Speakers
Description
High-radiopurity structural materials are needed for a variety of high-energy physics experiments, particularly those involved in the search for dark matter or neutrinoless double beta decay in which background radiation from trace impurities can hide the desired signal. The structural material with the highest radiopurity currently available is electroformed copper, but its yield strength is only 12 ksi [1], which limits its utility as a structural material. In this project, using chemical vapor deposition (CVD) Ultramet fabricated articles made of tungsten—a material with very high yield strength and density—with extremely high levels of radiopurity such that the articles can be used for both shielding and structural applications.
Like electroplating, during which the voltage can be adjusted to preferentially deposit one metal instead of another, CVD process parameters can be adjusted such that one metal can be selectively deposited instead of others. CVD is also routinely used to manufacture freestanding structures with wall thicknesses up to several millimeters.

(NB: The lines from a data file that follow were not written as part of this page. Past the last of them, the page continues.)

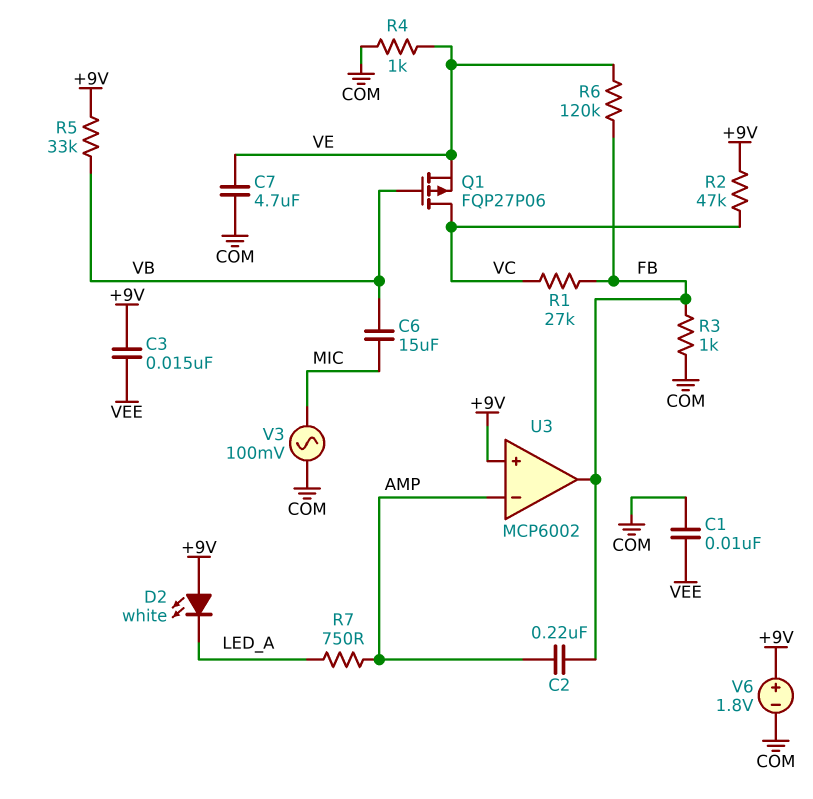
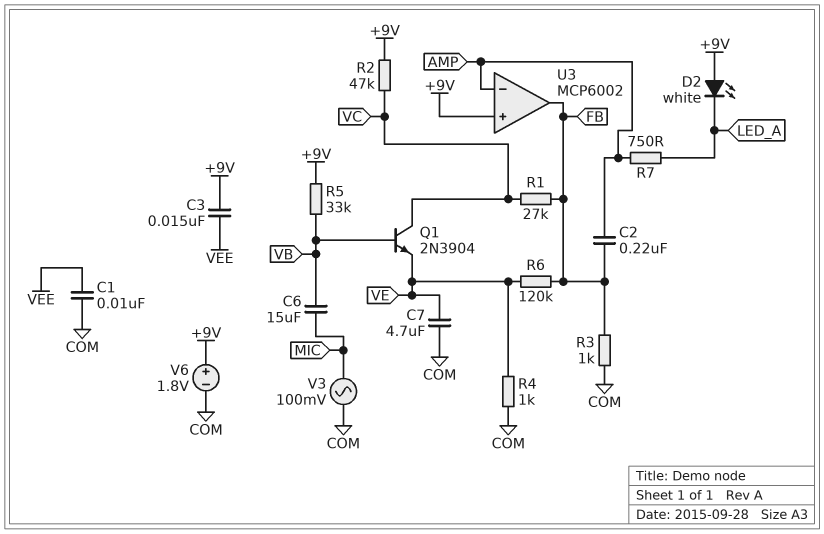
Q1: PMOS FQP27P06 (G VB, D VC, S VE) -> NPN 2N3904 (B VB, C VC, E VE)

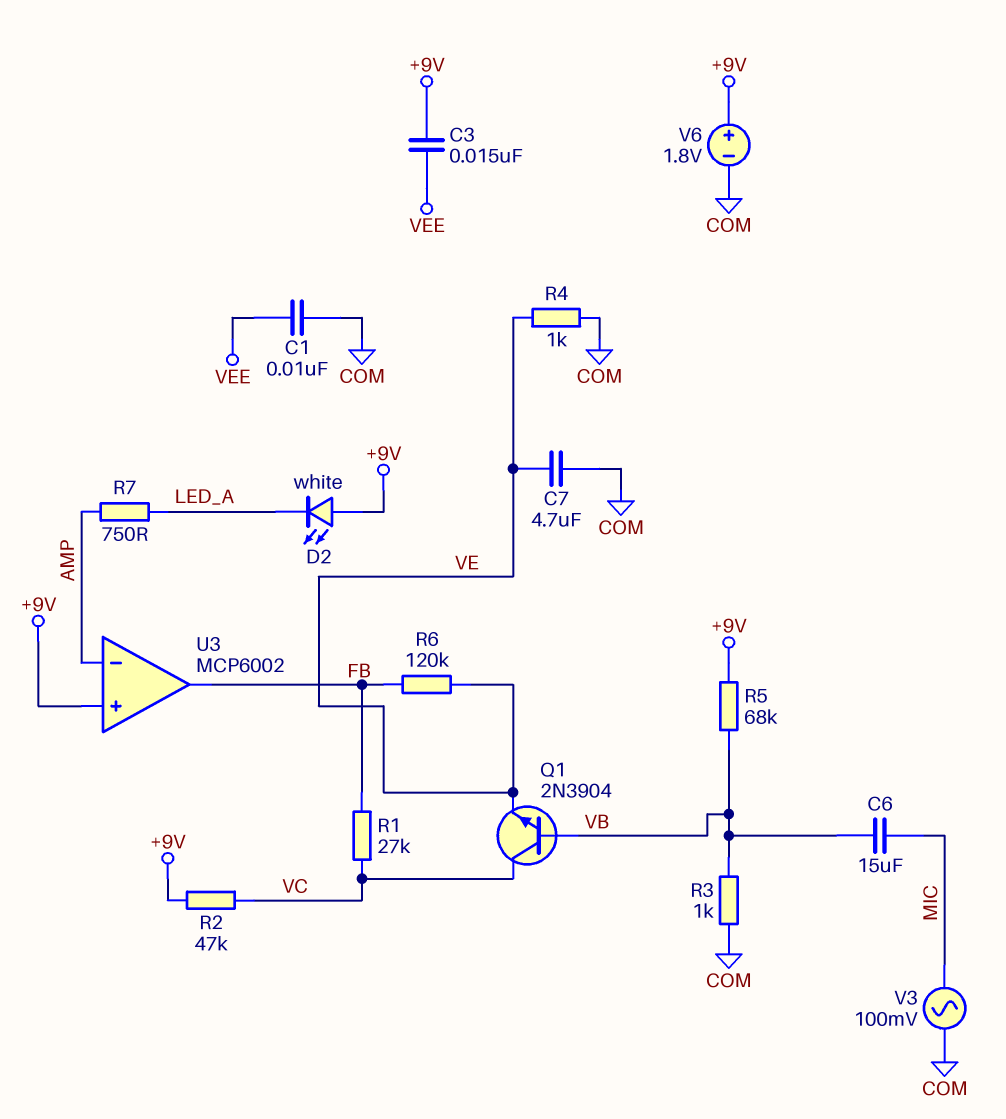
C2: 220nF (AMP, FB) -> none
R3: 1k (COM, FB) -> 1k (COM, VB)
R5: 33k (+9V, VB) -> 68k (+9V, VB)

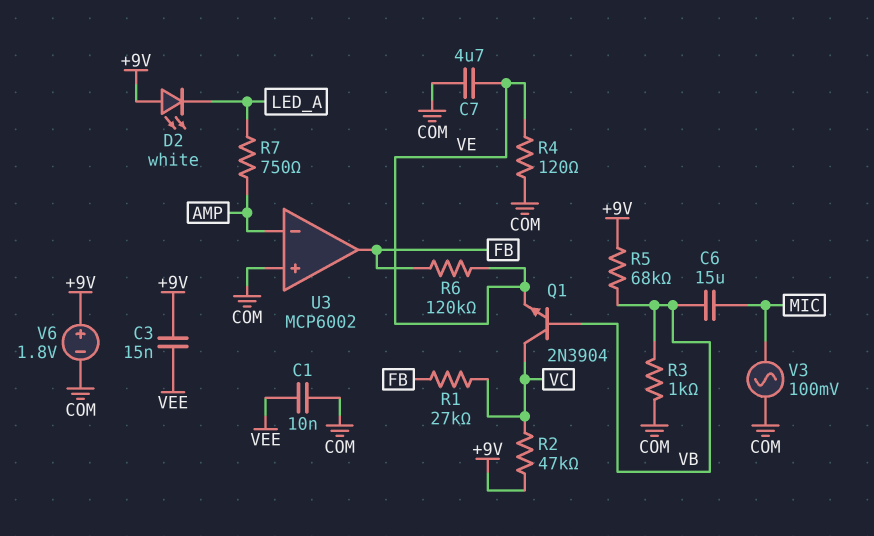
R4: 1k (COM, VE) -> 120 (COM, VE)
U3 pin in+: +9V -> COM

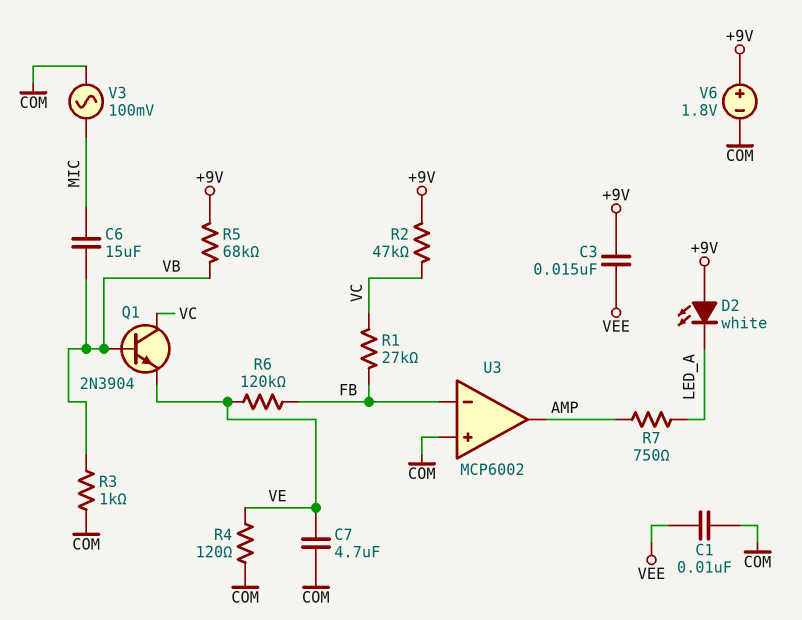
U3 pin in-: AMP -> FB
U3 pin out: FB -> AMP

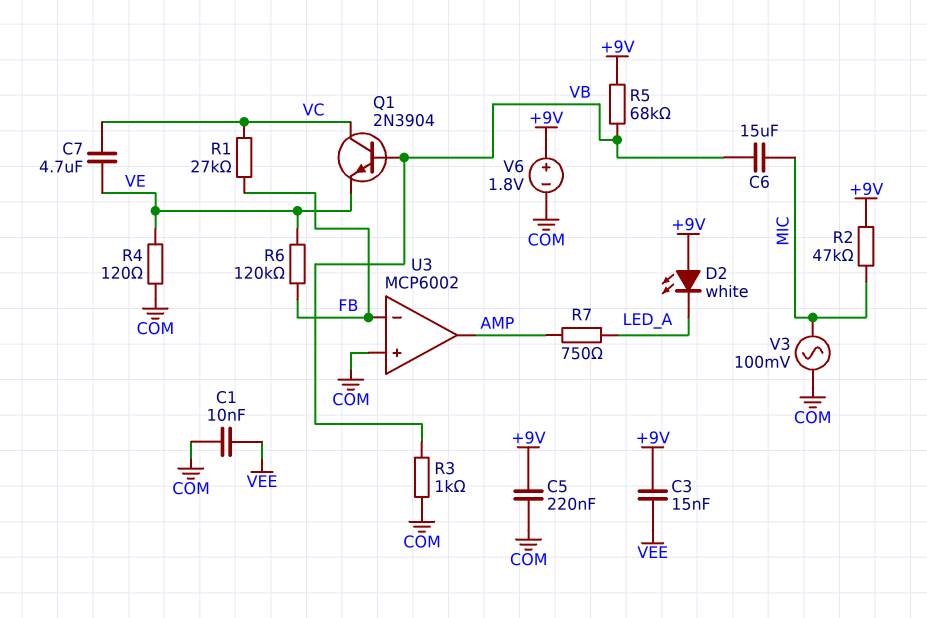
C5: none -> 220nF (+9V, COM)
C7: 4.7uF (COM, VE) -> 4.7uF (VC, VE)
R2: 47k (+9V, VC) -> 47k (+9V, MIC)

Thermodynamic analyses were performed on mixtures containing tungsten and a variety of undesirable impurities and decay chain progeny (e.g. uranium, thorium, radium, polonium, actinium, radon), and the predicted rejection ratios of the undesirable elements in the solid deposit ranged from roughly three orders of magnitude to over nine orders of magnitude. Similar calculations were performed for tantalum as the matrix rather than tungsten.
In parallel with the thermodynamic analyses, tungsten samples were fabricated by CVD and sent to Pacific Northwest National Laboratory, where an assay technique was developed using inductively coupled plasma mass spectrometry (ICP-MS) to quantify the concentrations of thorium and uranium in a tungsten matrix. Empirically, thorium and uranium levels as low as 80 parts per quadrillion (ppq) and 50 ppq, respectively, were measured.
- N.R. Overman et al., “Majorana Electroformed Copper Mechanical Analysis,” Pacific Northwest National Laboratory, Richland, WA (April 2012).